§ Task to complete
Convert the lines below into a JSON list of strings, one string per line and no entries for blank lines, covering every line and leaving the pictures out.

§ Exercise material
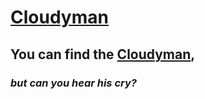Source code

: # [Cloudyman](https://itsacloudynight.com)

## **You can find the [Cloudyman](https://itsacloudynight.com),**

### _but can you hear his cry?_
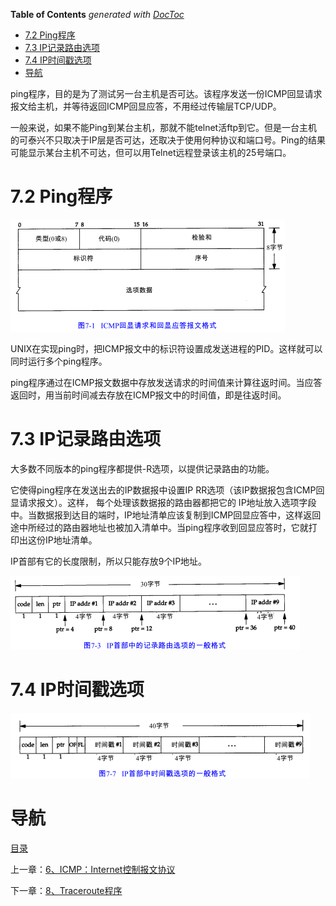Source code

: <!-- START doctoc generated TOC please keep comment here to allow auto update -->
<!-- DON'T EDIT THIS SECTION, INSTEAD RE-RUN doctoc TO UPDATE -->
**Table of Contents**  *generated with [DocToc](https://github.com/thlorenz/doctoc)*

- [7.2 Ping程序](#72-ping%E7%A8%8B%E5%BA%8F)
- [7.3 IP记录路由选项](#73-ip%E8%AE%B0%E5%BD%95%E8%B7%AF%E7%94%B1%E9%80%89%E9%A1%B9)
- [7.4 IP时间戳选项](#74-ip%E6%97%B6%E9%97%B4%E6%88%B3%E9%80%89%E9%A1%B9)
- [导航](#%E5%AF%BC%E8%88%AA)

<!-- END doctoc generated TOC please keep comment here to allow auto update -->

ping程序，目的是为了测试另一台主机是否可达。该程序发送一份ICMP回显请求报文给主机，并等待返回ICMP回显应答，不用经过传输层TCP/UDP。

一般来说，如果不能Ping到某台主机，那就不能telnet活ftp到它。但是一台主机的可泰兴不只取决于IP层是否可达，还取决于使用何种协议和端口号。Ping的结果可能显示某台主机不可达，但可以用Telnet远程登录该主机的25号端口。

# 7.2 Ping程序

![graphic](img/chap7/img0.png)

UNIX在实现ping时，把ICMP报文中的标识符设置成发送进程的PID。这样就可以同时运行多个ping程序。

ping程序通过在ICMP报文数据中存放发送请求的时间值来计算往返时间。当应答返回时，用当前时间减去存放在ICMP报文中的时间值，即是往返时间。

# 7.3 IP记录路由选项

大多数不同版本的ping程序都提供-R选项，以提供记录路由的功能。

它使得ping程序在发送出去的IP数据报中设置IP RR选项（该IP数据报包含ICMP回显请求报文）。这样， 每个处理该数据报的路由器都把它的 IP地址放入选项字段中。当数据报到达目的端时，IP地址清单应该复制到ICMP回显应答中，这样返回途中所经过的路由器地址也被加入清单中。当ping程序收到回显应答时，它就打印出这份IP地址清单。

IP首部有它的长度限制，所以只能存放9个IP地址。

![graphic](img/chap7/img1.png)

# 7.4 IP时间戳选项

![graphic](img/chap7/img2.png)

# 导航

[目录](README.md)

上一章：[6、ICMP：Internet控制报文协议](6、ICMP：Internet控制报文协议.md)

下一章：[8、Traceroute程序](8、Traceroute程序.md)
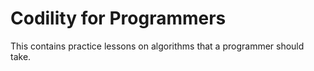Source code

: # Codility for Programmers

This contains practice lessons on algorithms that a programmer should take.
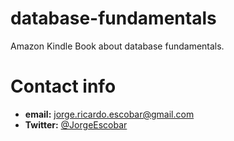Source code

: # database-fundamentals
Amazon Kindle Book about database fundamentals.

# Contact info

* __email:__ jorge.ricardo.escobar@gmail.com
* __Twitter:__ [@JorgeEscobar](https://twitter.com/jorgeescobar)
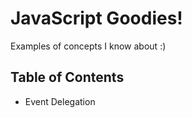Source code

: # JavaScript Goodies!
Examples of concepts I know about :)

## Table of Contents
* Event Delegation
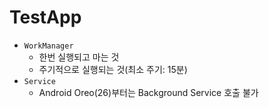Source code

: # TestApp
* `WorkManager`
    - 한번 실행되고 마는 것
    - 주기적으로 실행되는 것(최소 주기: 15분)
* `Service`
    - Android Oreo(26)부터는 Background Service 호출 불가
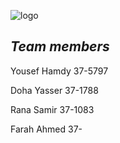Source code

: ![logo](https://thumb.ibb.co/e5V2vn/tut_logo.png)




## *Team members*




Yousef Hamdy 37-5797

Doha Yasser 37-1788

Rana Samir 37-1083

Farah Ahmed 37-






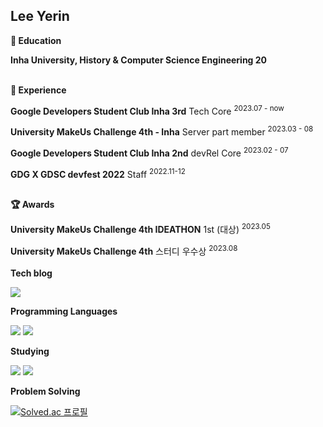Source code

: ## Lee Yerin

**🏫 Education**

**Inha University, History & Computer Science Engineering 20**
<br></br>

**🚀 Experience**

**Google Developers Student Club Inha 3rd** Tech Core <sup>2023.07 - now</sup>

**University MakeUs Challenge 4th - Inha** Server part member <sup>2023.03 - 08</sup>

**Google Developers Student Club Inha 2nd** devRel Core <sup>2023.02 - 07</sup>

**GDG X GDSC devfest 2022** Staff <sup>2022.11-12</sup>
<br></br>


**🏆 Awards**

**University MakeUs Challenge 4th IDEATHON** 1st (대상) <sup>2023.05</sup>

**University MakeUs Challenge 4th** 스터디 우수상 <sup>2023.08</sup>
<br></br>
**Tech blog**

<a href="https://velog.io/@lxxyxin" target="_blank"><img src="https://img.shields.io/badge/Velog-20C997?style=flat-square&logo=Velog&logoColor=white"/></a>
 
 **Programming Languages**
 
<img src="https://img.shields.io/badge/C++-00599C?style=flat-square&logo=Cplusplus&logoColor=white">  <img src="https://img.shields.io/badge/Java-007396?style=flat-square&logo=Java&logoColor=white">

**Studying**

<img src="https://img.shields.io/badge/Spring-6DB33F?style=flat-square&logo=Spring&logoColor=white"> <img src="https://img.shields.io/badge/Spring Boot-6DB33F?style=flat-square&logo=Spring Boot&logoColor=white">


**Problem Solving**

[![Solved.ac
프로필](http://mazassumnida.wtf/api/generate_badge?boj=yxin)](https://solved.ac/yxin)   



<!--
**lxxyxin/lxxyxin** is a ✨ _special_ ✨ repository because its `README.md` (this file) appears on your GitHub profile.

Here are some ideas to get you started:

- 🔭 I’m currently working on ...
- 🌱 I’m currently learning ...
- 👯 I’m looking to collaborate on ...
- 🤔 I’m looking for help with ...
- 💬 Ask me about ...
- 📫 How to reach me: ...
- 😄 Pronouns: ...
- ⚡ Fun fact: ...
-->
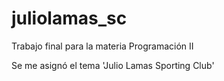 # juliolamas_sc
Trabajo final para la materia Programación II

Se me asignó el tema 'Julio Lamas Sporting Club'
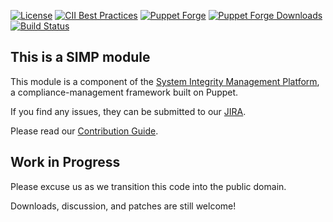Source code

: [![License](https://img.shields.io/:license-apache-blue.svg)](http://www.apache.org/licenses/LICENSE-2.0.html)
[![CII Best Practices](https://bestpractices.coreinfrastructure.org/projects/73/badge)](https://bestpractices.coreinfrastructure.org/projects/73)
[![Puppet Forge](https://img.shields.io/puppetforge/v/simp/network.svg)](https://forge.puppetlabs.com/simp/network)
[![Puppet Forge Downloads](https://img.shields.io/puppetforge/dt/simp/network.svg)](https://forge.puppetlabs.com/simp/network)
[![Build Status](https://travis-ci.org/simp/pupmod-simp-network.svg)](https://travis-ci.org/simp/pupmod-simp-network)


## This is a SIMP module

This module is a component of the [System Integrity Management Platform](https://simp-project.com),
a compliance-management framework built on Puppet.

If you find any issues, they can be submitted to our [JIRA](https://simp-project.atlassian.net/).

Please read our [Contribution Guide](http://simp-doc.readthedocs.io/en/stable/contributors_guide/index.html).

## Work in Progress

Please excuse us as we transition this code into the public domain.

Downloads, discussion, and patches are still welcome!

§ Written solution
[
  "Source code",
  ": # [Cloudyman](https://itsacloudynight.com)",
  "## **You can find the [Cloudyman](https://itsacloudynight.com),**",
  "### _but can you hear his cry?_",
  "Source code",
  ": <!-- START doctoc generated TOC please keep comment here to allow auto update -->",
  "<!-- DON'T EDIT THIS SECTION, INSTEAD RE-RUN doctoc TO UPDATE -->",
  "**Table of Contents**  *generated with [DocToc](https://github.com/thlorenz/doctoc)*",
  "- [7.2 Ping程序](#72-ping%E7%A8%8B%E5%BA%8F)",
  "- [7.3 IP记录路由选项](#73-ip%E8%AE%B0%E5%BD%95%E8%B7%AF%E7%94%B1%E9%80%89%E9%A1%B9)",
  "- [7.4 IP时间戳选项](#74-ip%E6%97%B6%E9%97%B4%E6%88%B3%E9%80%89%E9%A1%B9)",
  "- [导航](#%E5%AF%BC%E8%88%AA)",
  "<!-- END doctoc generated TOC please keep comment here to allow auto update -->",
  "ping程序，目的是为了测试另一台主机是否可达。该程序发送一份ICMP回显请求报文给主机，并等待返回ICMP回显应答，不用经过传输层TCP/UDP。",
  "一般来说，如果不能Ping到某台主机，那就不能telnet活ftp到它。但是一台主机的可泰兴不只取决于IP层是否可达，还取决于使用何种协议和端口号。Ping的结果可能显示某台主机不可达，但可以用Telnet远程登录该主机的25号端口。",
  "# 7.2 Ping程序",
  "![graphic](img/chap7/img0.png)",
  "UNIX在实现ping时，把ICMP报文中的标识符设置成发送进程的PID。这样就可以同时运行多个ping程序。",
  "ping程序通过在ICMP报文数据中存放发送请求的时间值来计算往返时间。当应答返回时，用当前时间减去存放在ICMP报文中的时间值，即是往返时间。",
  "# 7.3 IP记录路由选项",
  "大多数不同版本的ping程序都提供-R选项，以提供记录路由的功能。",
  "它使得ping程序在发送出去的IP数据报中设置IP RR选项（该IP数据报包含ICMP回显请求报文）。这样， 每个处理该数据报的路由器都把它的 IP地址放入选项字段中。当数据报到达目的端时，IP地址清单应该复制到ICMP回显应答中，这样返回途中所经过的路由器地址也被加入清单中。当ping程序收到回显应答时，它就打印出这份IP地址清单。",
  "IP首部有它的长度限制，所以只能存放9个IP地址。",
  "![graphic](img/chap7/img1.png)",
  "# 7.4 IP时间戳选项",
  "![graphic](img/chap7/img2.png)",
  "# 导航",
  "[目录](README.md)",
  "上一章：[6、ICMP：Internet控制报文协议](6、ICMP：Internet控制报文协议.md)",
  "下一章：[8、Traceroute程序](8、Traceroute程序.md)",
  "Source code",
  ": # Codility for Programmers",
  "This contains practice lessons on algorithms that a programmer should take.",
  "Source code",
  ": # database-fundamentals",
  "Amazon Kindle Book about database fundamentals.",
  "# Contact info",
  "* __email:__ jorge.ricardo.escobar@gmail.com",
  "* __Twitter:__ [@JorgeEscobar](https://twitter.com/jorgeescobar)",
  "Source code",
  ": # JavaScript Goodies!",
  "Examples of concepts I know about :)",
  "## Table of Contents",
  "* Event Delegation",
  "Source code",
  ": # TestApp",
  "* `WorkManager`",
  "    - 한번 실행되고 마는 것",
  "    - 주기적으로 실행되는 것(최소 주기: 15분)",
  "* `Service`",
  "    - Android Oreo(26)부터는 Background Service 호출 불가",
  "Source code",
  ": ![logo](https://thumb.ibb.co/e5V2vn/tut_logo.png)",
  "## *Team members*",
  "Yousef Hamdy 37-5797",
  "Doha Yasser 37-1788",
  "Rana Samir 37-1083",
  "Farah Ahmed 37-",
  "Source code",
  ": ## Lee Yerin",
  "**🏫 Education**",
  "**Inha University, History & Computer Science Engineering 20**",
  "<br></br>",
  "**🚀 Experience**",
  "**Google Developers Student Club Inha 3rd** Tech Core <sup>2023.07 - now</sup>",
  "**University MakeUs Challenge 4th - Inha** Server part member <sup>2023.03 - 08</sup>",
  "**Google Developers Student Club Inha 2nd** devRel Core <sup>2023.02 - 07</sup>",
  "**GDG X GDSC devfest 2022** Staff <sup>2022.11-12</sup>",
  "<br></br>",
  "**🏆 Awards**",
  "**University MakeUs Challenge 4th IDEATHON** 1st (대상) <sup>2023.05</sup>",
  "**University MakeUs Challenge 4th** 스터디 우수상 <sup>2023.08</sup>",
  "<br></br>",
  "**Tech blog**",
  "<a href=\"https://velog.io/@lxxyxin\" target=\"_blank\"><img src=\"https://img.shields.io/badge/Velog-20C997?style=flat-square&logo=Velog&logoColor=white\"/></a>",
  " **Programming Languages**",
  "<img src=\"https://img.shields.io/badge/C++-00599C?style=flat-square&logo=Cplusplus&logoColor=white\">  <img src=\"https://img.shields.io/badge/Java-007396?style=flat-square&logo=Java&logoColor=white\">",
  "**Studying**",
  "<img src=\"https://img.shields.io/badge/Spring-6DB33F?style=flat-square&logo=Spring&logoColor=white\"> <img src=\"https://img.shields.io/badge/Spring Boot-6DB33F?style=flat-square&logo=Spring Boot&logoColor=white\">",
  "**Problem Solving**",
  "[![Solved.ac",
  "프로필](http://mazassumnida.wtf/api/generate_badge?boj=yxin)](https://solved.ac/yxin)   ",
  "<!--",
  "**lxxyxin/lxxyxin** is a ✨ _special_ ✨ repository because its `README.md` (this file) appears on your GitHub profile.",
  "Here are some ideas to get you started:",
  "- 🔭 I’m currently working on ...",
  "- 🌱 I’m currently learning ...",
  "- 👯 I’m looking to collaborate on ...",
  "- 🤔 I’m looking for help with ...",
  "- 💬 Ask me about ...",
  "- 📫 How to reach me: ...",
  "- 😄 Pronouns: ...",
  "- ⚡ Fun fact: ...",
  "-->",
  " # juliolamas_sc",
  "Trabajo final para la materia Programación II",
  "Se me asignó el tema 'Julio Lamas Sporting Club'",
  "Source code",
  ": [![License](https://img.shields.io/:license-apache-blue.svg)](http://www.apache.org/licenses/LICENSE-2.0.html)",
  "[![CII Best Practices](https://bestpractices.coreinfrastructure.org/projects/73/badge)](https://bestpractices.coreinfrastructure.org/projects/73)",
  "[![Puppet Forge](https://img.shields.io/puppetforge/v/simp/network.svg)](https://forge.puppetlabs.com/simp/network)",
  "[![Puppet Forge Downloads](https://img.shields.io/puppetforge/dt/simp/network.svg)](https://forge.puppetlabs.com/simp/network)",
  "[![Build Status](https://travis-ci.org/simp/pupmod-simp-network.svg)](https://travis-ci.org/simp/pupmod-simp-network)",
  "## This is a SIMP module",
  "This module is a component of the [System Integrity Management Platform](https://simp-project.com),",
  "a compliance-management framework built on Puppet.",
  "If you find any issues, they can be submitted to our [JIRA](https://simp-project.atlassian.net/).",
  "Please read our [Contribution Guide](http://simp-doc.readthedocs.io/en/stable/contributors_guide/index.html).",
  "## Work in Progress",
  "Please excuse us as we transition this code into the public domain.",
  "Downloads, discussion, and patches are still welcome!"
]